Segundo Orton, The Ground Above foi concebido em torno de dois temas inevitáveis da existência: o luto e a morte. Para a artista, essas experiências também representam transformação e renascimento, servindo como o eixo emocional de um álbum profundamente pessoal.
A faixa-título, “The Ground Above”, funciona como a declaração de intenções do disco. Beth descreve a música como uma reflexão sobre o poder transformador do amor e da arte, explicando que a música sempre foi sua “capa da invisibilidade”. Ela afirma ainda que a maternidade ampliou sua consciência política, fazendo com que o álbum ganhasse novos significados diante das turbulências do mundo contemporâneo.
Em “Before I Knew”, a cantora optou por preservar a espontaneidade da gravação ao vivo. Registrada praticamente em uma única tomada, a faixa reúne músicos como Chris Vatalaro, Tom Herbert, Sam Beste, Adrian Utley e Sam Amidon, resultando em uma das interpretações mais orgânicas do álbum.
Já “Cigarette Curls” passou por um intenso processo colaborativo. O produtor Paul Butler acrescentou harmonias, metais e cordas à gravação original, enquanto Nick Hakim, uma das maiores influências recentes de Orton, contribuiu com vocais que deram uma nova dimensão à canção.

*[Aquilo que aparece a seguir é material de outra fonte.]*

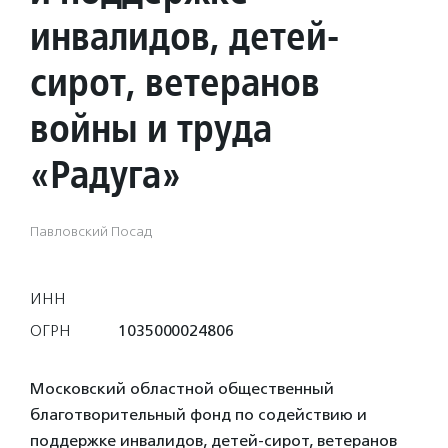
инвалидов, детей-
сирот, ветеранов
войны и труда
«Радуга»
Павловский Посад
ИНН
ОГРН
1035000024806
Московский областной общественный
благотворительный фонд по содействию и
поддержке инвалидов, детей-сирот, ветеранов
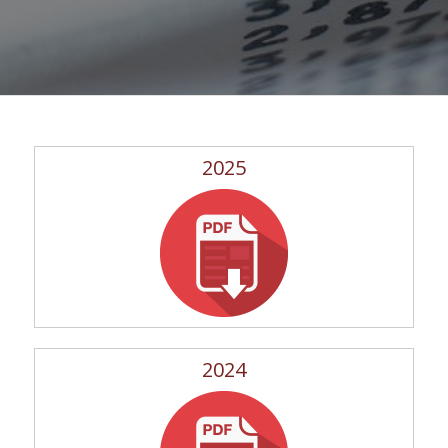
2025
2024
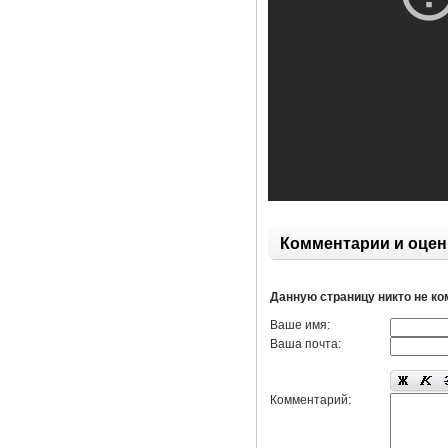
Комментарии и оцен
Данную страницу никто не к
Ваше имя:
Ваша почта:
Комментарий:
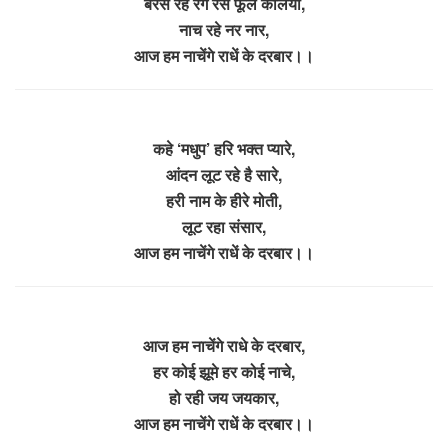
बरस रहे रंग रस फूल कलियाँ,
नाच रहे नर नार,
आज हम नाचेंगे राधें के दरबार।।
कहे ‘मधुप’ हरि भक्त प्यारे,
आंदन लूट रहे है सारे,
हरी नाम के हीरे मोती,
लूट रहा संसार,
आज हम नाचेंगे राधें के दरबार।।
आज हम नाचेंगे राधे के दरबार,
हर कोई झूमे हर कोई नाचे,
हो रही जय जयकार,
आज हम नाचेंगे राधें के दरबार।।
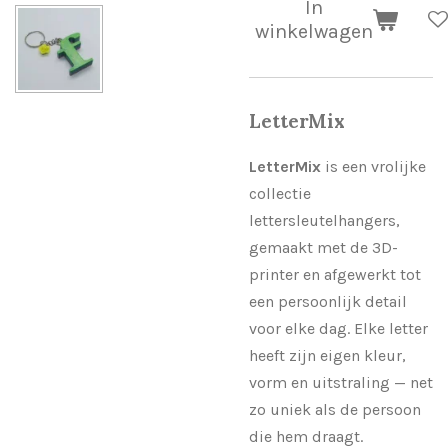
In
winkelwagen
LetterMix
LetterMix
is een vrolijke
collectie
lettersleutelhangers,
gemaakt met de 3D-
printer en afgewerkt tot
een persoonlijk detail
voor elke dag. Elke letter
heeft zijn eigen kleur,
vorm en uitstraling — net
zo uniek als de persoon
die hem draagt.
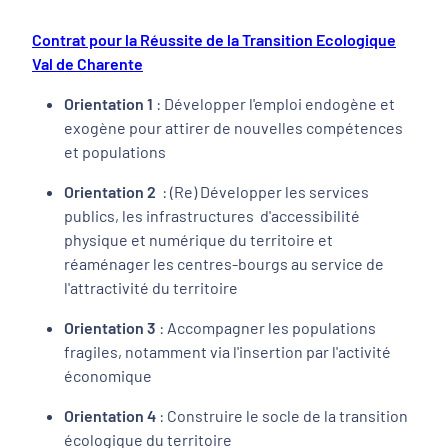
Contrat pour la Réussite de la Transition Ecologique
Val de Charente
Orientation 1
: Développer l'emploi endogène et
exogène pour attirer de nouvelles compétences
et populations
Orientation 2
: (Re) Développer les services
publics, les infrastructures d'accessibilité
physique et numérique du territoire et
réaménager les centres-bourgs au service de
l'attractivité du territoire
Orientation 3
: Accompagner les populations
fragiles, notamment via l'insertion par l'activité
économique
Orientation 4
: Construire le socle de la transition
écologique du territoire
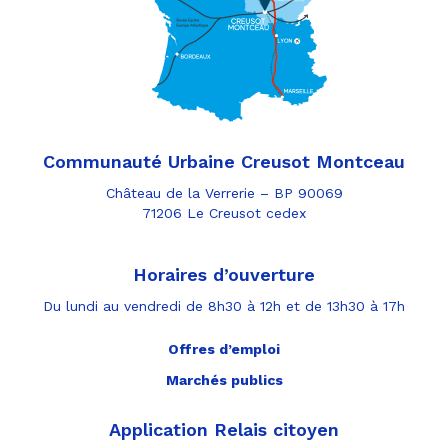
Communauté Urbaine Creusot Montceau
Château de la Verrerie – BP 90069
71206 Le Creusot cedex
Horaires d’ouverture
Du lundi au vendredi de 8h30 à 12h et de 13h30 à 17h
Offres d’emploi
Marchés publics
Application Relais citoyen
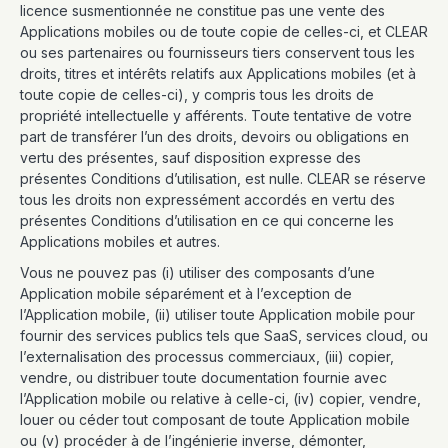
licence susmentionnée ne constitue pas une vente des
Applications mobiles ou de toute copie de celles-ci, et CLEAR
ou ses partenaires ou fournisseurs tiers conservent tous les
droits, titres et intérêts relatifs aux Applications mobiles (et à
toute copie de celles-ci), y compris tous les droits de
propriété intellectuelle y afférents. Toute tentative de votre
part de transférer l’un des droits, devoirs ou obligations en
vertu des présentes, sauf disposition expresse des
présentes Conditions d’utilisation, est nulle. CLEAR se réserve
tous les droits non expressément accordés en vertu des
présentes Conditions d’utilisation en ce qui concerne les
Applications mobiles et autres.
Vous ne pouvez pas (i) utiliser des composants d’une
Application mobile séparément et à l’exception de
l’Application mobile, (ii) utiliser toute Application mobile pour
fournir des services publics tels que SaaS, services cloud, ou
l’externalisation des processus commerciaux, (iii) copier,
vendre, ou distribuer toute documentation fournie avec
l’Application mobile ou relative à celle-ci, (iv) copier, vendre,
louer ou céder tout composant de toute Application mobile
ou (v) procéder à de l’ingénierie inverse, démonter,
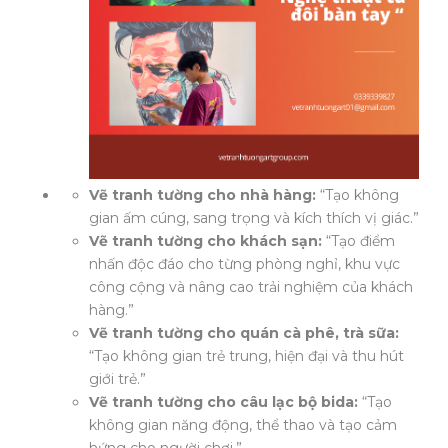
Vẽ tranh tường cho nhà hàng:
“Tạo không
gian ấm cúng, sang trọng và kích thích vị giác.”
Vẽ tranh tường cho khách sạn:
“Tạo điểm
nhấn độc đáo cho từng phòng nghỉ, khu vực
công cộng và nâng cao trải nghiệm của khách
hàng.”
Vẽ tranh tường cho quán cà phê, trà sữa:
“Tạo không gian trẻ trung, hiện đại và thu hút
giới trẻ.”
Vẽ tranh tường cho câu lạc bộ bida:
“Tạo
không gian năng động, thể thao và tạo cảm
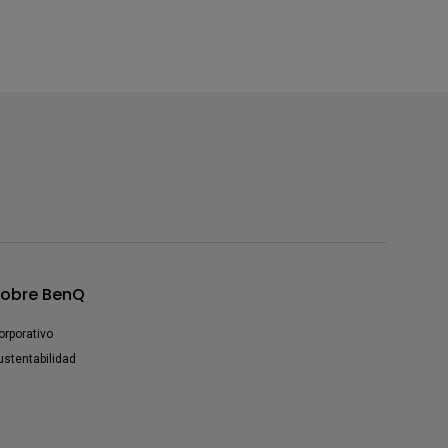
obre BenQ
orporativo
ustentabilidad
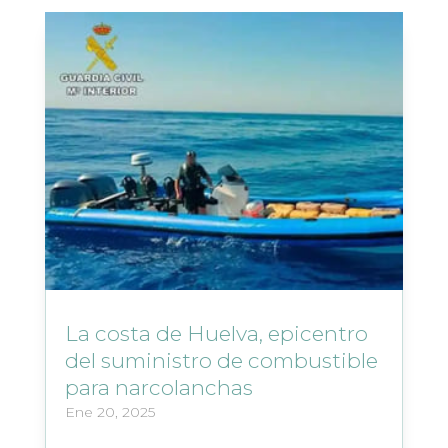
La costa de Huelva, epicentro
del suministro de combustible
para narcolanchas
Ene 20, 2025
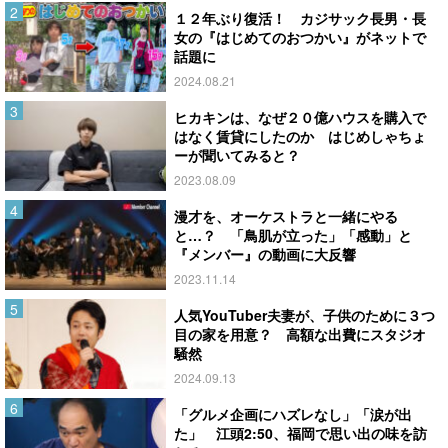
１２年ぶり復活！ カジサック長男・長
女の『はじめてのおつかい』がネットで
話題に
2024.08.21
ヒカキンは、なぜ２０億ハウスを購入で
はなく賃貸にしたのか はじめしゃちょ
ーが聞いてみると？
2023.08.09
漫才を、オーケストラと一緒にやる
と…？ 「鳥肌が立った」「感動」と
『メンバー』の動画に大反響
2023.11.14
人気YouTuber夫妻が、子供のために３つ
目の家を用意？ 高額な出費にスタジオ
騒然
2024.09.13
「グルメ企画にハズレなし」「涙が出
た」 江頭2:50、福岡で思い出の味を訪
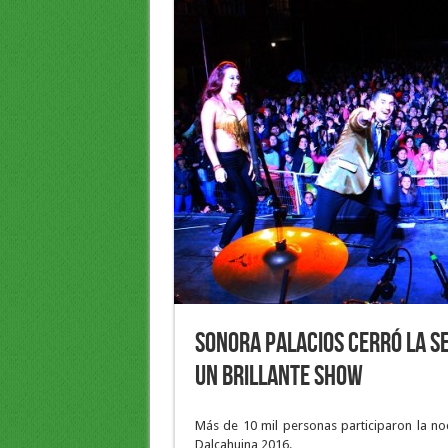
Sonora Palacios cerró la S
un brillante show
Más de 10 mil personas participaron la no
Dalcahuina 2016.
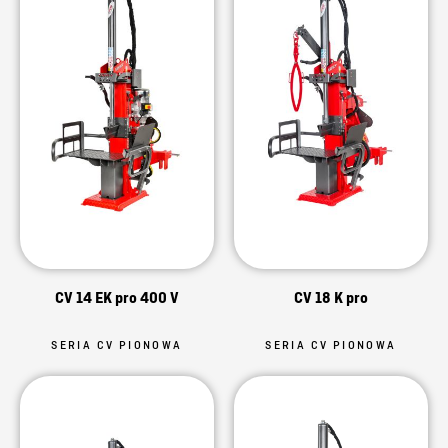
CV 14 EK pro 400 V
CV 18 K pro
SERIA CV PIONOWA
SERIA CV PIONOWA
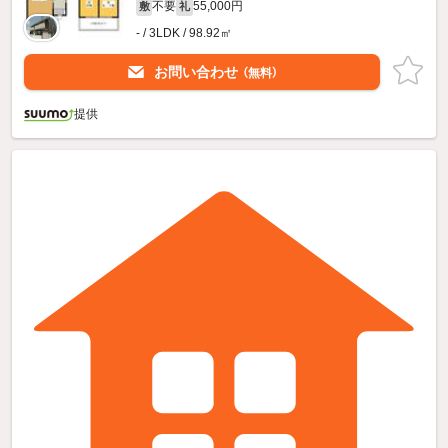
不要
55,000円
敷
礼
- / 3LDK / 98.92㎡
お問い合わせ
（無料）
提供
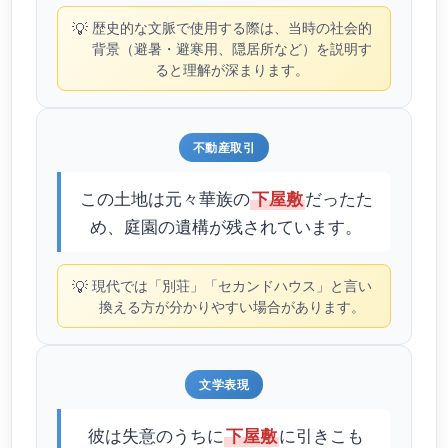
💡
歴史的な文脈で使用する際は、当時の社会的
背景（避暑・避寒用、隠居所など）を説明す
ると理解が深まります。
不動産取引
この土地は元々華族の
だったた
下屋敷
め、庭園の遺構が残されています。
💡
現代では「別荘」「セカンドハウス」と言い
換える方が分かりやすい場合があります。
文学表現
彼は失意のうちに
に引きこも
下屋敷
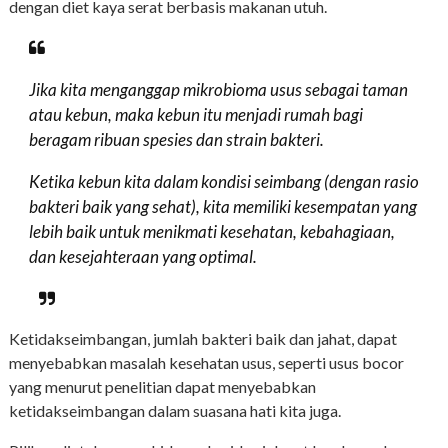
dengan diet kaya serat berbasis makanan utuh.
Jika kita menganggap mikrobioma usus sebagai taman
atau kebun, maka kebun itu menjadi rumah bagi
beragam ribuan spesies dan strain bakteri.
Ketika kebun kita dalam kondisi seimbang (dengan rasio
bakteri baik yang sehat), kita memiliki kesempatan yang
lebih baik untuk menikmati kesehatan, kebahagiaan,
dan kesejahteraan yang optimal.
Ketidakseimbangan, jumlah bakteri baik dan jahat, dapat
menyebabkan masalah kesehatan usus, seperti usus bocor
yang menurut penelitian dapat menyebabkan
ketidakseimbangan dalam suasana hati kita juga.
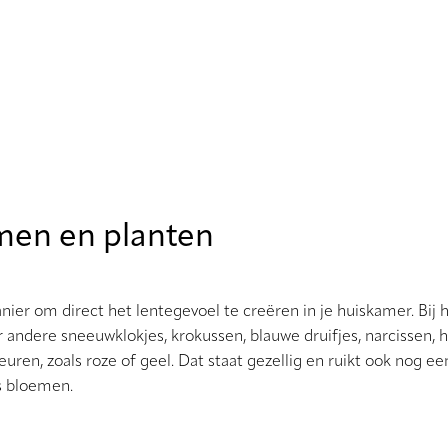
emen en planten
er om direct het lentegevoel te creëren in je huiskamer. Bij he
r andere sneeuwklokjes, krokussen, blauwe druifjes, narcissen, 
uren, zoals roze of geel. Dat staat gezellig en ruikt ook nog e
s bloemen.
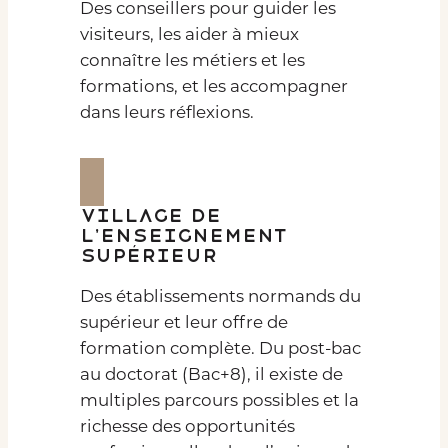
Des conseillers pour guider les
visiteurs, les aider à mieux
connaître les métiers et les
formations, et les accompagner
dans leurs réflexions.
Village de
l’enseignement
supérieur
Des établissements normands du
supérieur et leur offre de
formation complète. Du post-bac
au doctorat (Bac+8), il existe de
multiples parcours possibles et la
richesse des opportunités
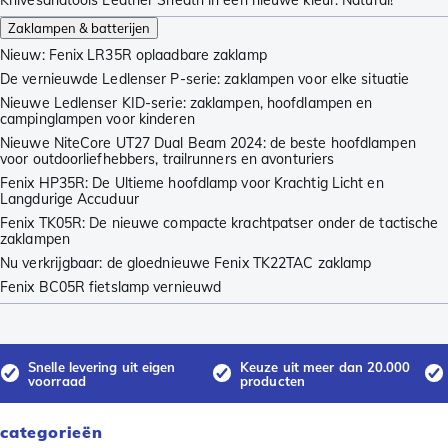
Knivesandtools Leather Sheath in een nieuwe kleur: Natural!
Zaklampen & batterijen
Nieuw: Fenix LR35R oplaadbare zaklamp
De vernieuwde Ledlenser P-serie: zaklampen voor elke situatie
Nieuwe Ledlenser KID-serie: zaklampen, hoofdlampen en
campinglampen voor kinderen
Nieuwe NiteCore UT27 Dual Beam 2024: de beste hoofdlampen
voor outdoorliefhebbers, trailrunners en avonturiers
Fenix HP35R: De Ultieme hoofdlamp voor Krachtig Licht en
Langdurige Accuduur
Fenix TK05R: De nieuwe compacte krachtpatser onder de tactische
zaklampen
Nu verkrijgbaar: de gloednieuwe Fenix TK22TAC zaklamp
Fenix BC05R fietslamp vernieuwd
Snelle levering uit eigen
Keuze uit meer dan 20.000
voorraad
producten
categorieën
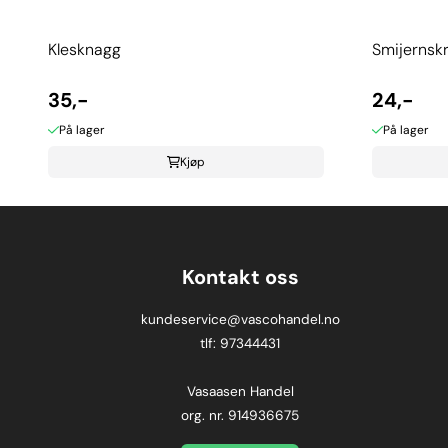
Klesknagg
Smijernsk
35,-
24,-
På lager
På lager
Kjøp
Kontakt oss
kundeservice@vascohandel.no
tlf: 97344431
Vasaasen Handel
org. nr. 914936675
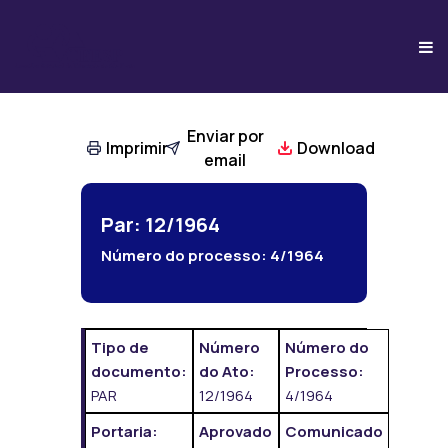
Enviar por
Imprimir
Download
email
Par: 12/1964
Número do processo:
4/1964
Tipo de
Número
Número do
documento:
do Ato:
Processo:
PAR
12/1964
4/1964
Portaria:
Aprovado
Comunicado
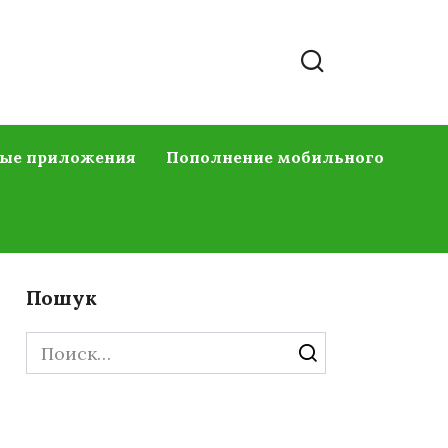
ые приложения
Пополнение мобильного
Пошук
Search
for:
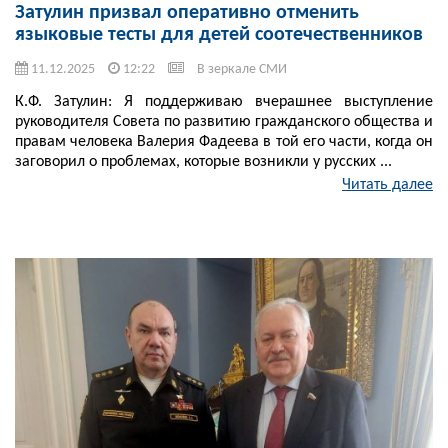
Затулин призвал оперативно отменить
языковые тесты для детей соотечественников
11.12.2025
12:22
В зеркале СМИ
К.Ф. Затулин: Я поддерживаю вчерашнее выступление
руководителя Совета по развитию гражданского общества и
правам человека Валерия Фадеева в той его части, когда он
заговорил о проблемах, которые возникли у русских ...
Читать далее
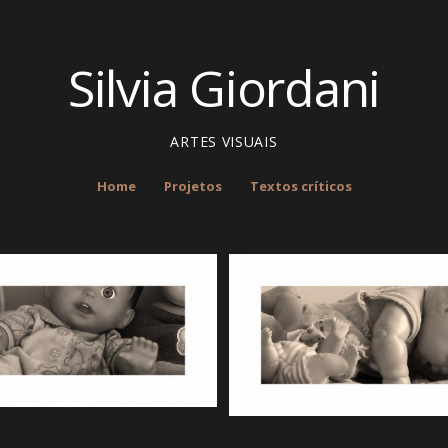
Silvia Giordani
ARTES VISUAIS
Home
Projetos
Textos críticos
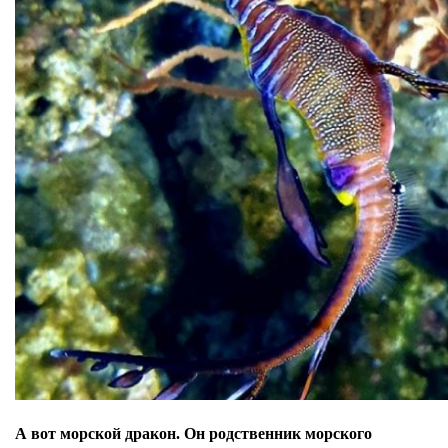
А вот морской дракон. Он родственник морского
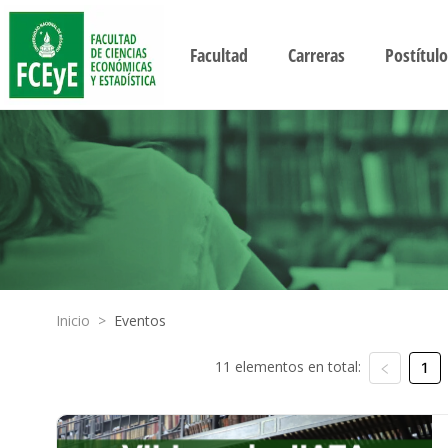
Facultad
Carreras
Postítulo
Inicio
>
Eventos
11 elementos en total:
1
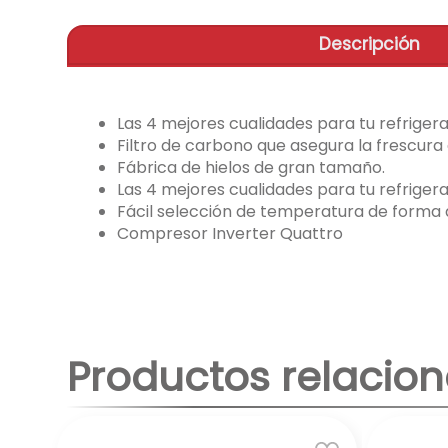
Descripción
Las 4 mejores cualidades para tu refriger
Filtro de carbono que asegura la frescura
Fábrica de hielos de gran tamaño.
Las 4 mejores cualidades para tu refriger
Fácil selección de temperatura de forma d
Compresor Inverter Quattro
Productos relacio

Em “Waiting”, Beth parte de uma inspiração inicial em Terry Callier antes de transformar a música em algo próximo do universo de Van Morrison. A versão final ganhou um novo início ao piano gravado em seu estúdio caseiro, além de arranjos de órgão, flauta e backing vocals que ampliaram o caráter cinematográfico da composição.
A delicada “Celestial Light” nasceu durante sessões realizadas em Nova York com músicos que acompanharam Beth na turnê de Weather Alive. A artista define a faixa como uma declaração de amor às paisagens naturais, à poesia e ao sentimento de gratidão.
Em “I’ll Miss You”, Orton revela ter buscado inspiração na poeta russa Anna Akhmatova. A canção combina batidas criadas por Tom Skinner, piano, guitarras atmosféricas de Dave Okumu e diversos instrumentos adicionados posteriormente por Shahzad Ismaily.
A contemplativa “Love You Right” surgiu enquanto a cantora lia poemas de Dylan Thomas e refletia sobre a tradição da música country americana. Embora tenha sido descrita pelo baterista Chris Vatalaro como uma espécie de canção gospel, Beth afirma que a música nasceu simplesmente de um sentimento genuíno.
Fechando o percurso emocional do álbum, “Otherside” foi inspirada pelo canto dos pássaros ao amanhecer. Para Orton, a ideia de que cada novo dia representa uma oportunidade para recomeçar sintetiza a mensagem da música, construída sobre os temas da compaixão, do perdão e da esperança.
Com The Ground Above, Beth Orton entrega um de seus trabalhos mais confessionais, utilizando memórias, literatura e colaborações musicais para construir um disco que trata das perdas da vida sem abrir mão da possibilidade de renovação.